What you need to do:
Go to the line in the entries below that holds "Extract the structured" and repeat exactly from there through the line that holds "I am building", inclusive.

Data supplied:

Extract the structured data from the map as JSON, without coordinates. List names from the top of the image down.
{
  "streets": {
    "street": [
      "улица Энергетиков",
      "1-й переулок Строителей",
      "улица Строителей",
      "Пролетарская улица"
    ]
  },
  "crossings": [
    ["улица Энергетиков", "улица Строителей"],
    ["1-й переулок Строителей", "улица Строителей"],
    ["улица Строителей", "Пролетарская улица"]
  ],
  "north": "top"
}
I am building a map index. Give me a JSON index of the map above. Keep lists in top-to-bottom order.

---

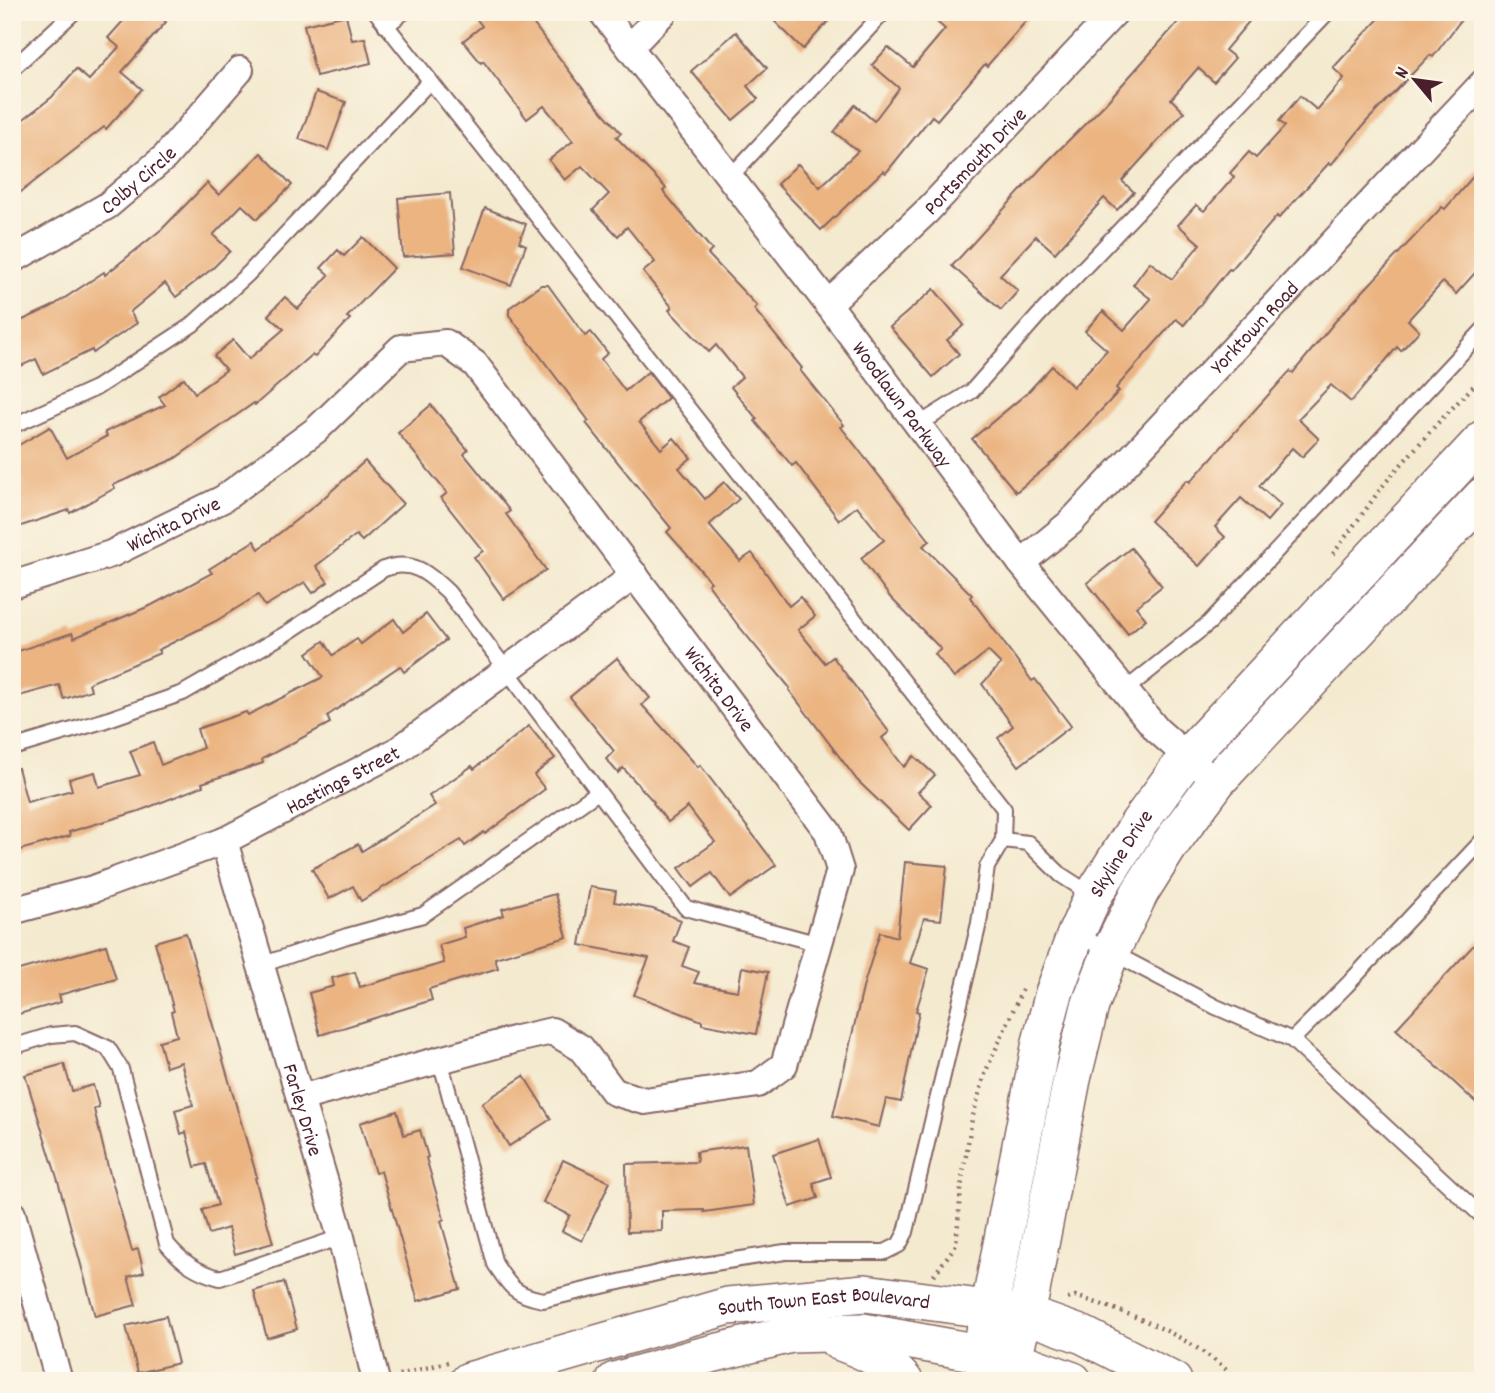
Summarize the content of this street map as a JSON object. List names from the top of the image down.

---

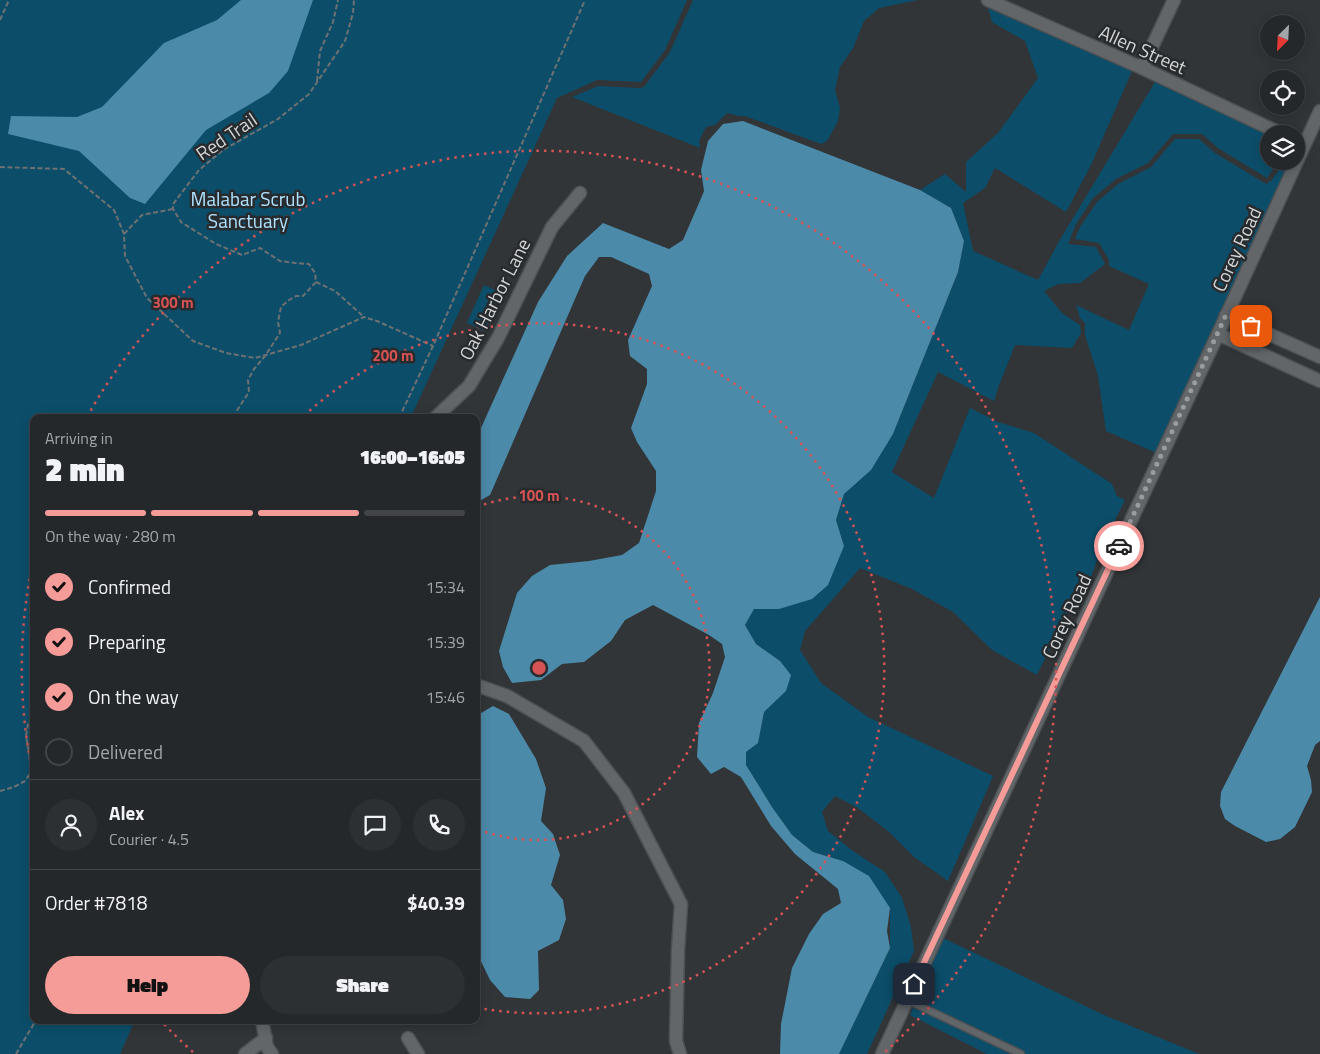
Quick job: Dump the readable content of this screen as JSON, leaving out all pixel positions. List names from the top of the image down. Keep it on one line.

Task result:
Extract the structured data from the map as JSON, without coordinates. List names from the top of the image down.
{
  "streets": {
    "street": [
      "улица Энергетиков",
      "1-й переулок Строителей",
      "улица Строителей",
      "Пролетарская улица"
    ]
  },
  "crossings": [
    ["улица Энергетиков", "улица Строителей"],
    ["1-й переулок Строителей", "улица Строителей"],
    ["улица Строителей", "Пролетарская улица"]
  ],
  "north": "top"
}
I am building a map index. Give me a JSON index of the map above. Keep lists in top-to-bottom order.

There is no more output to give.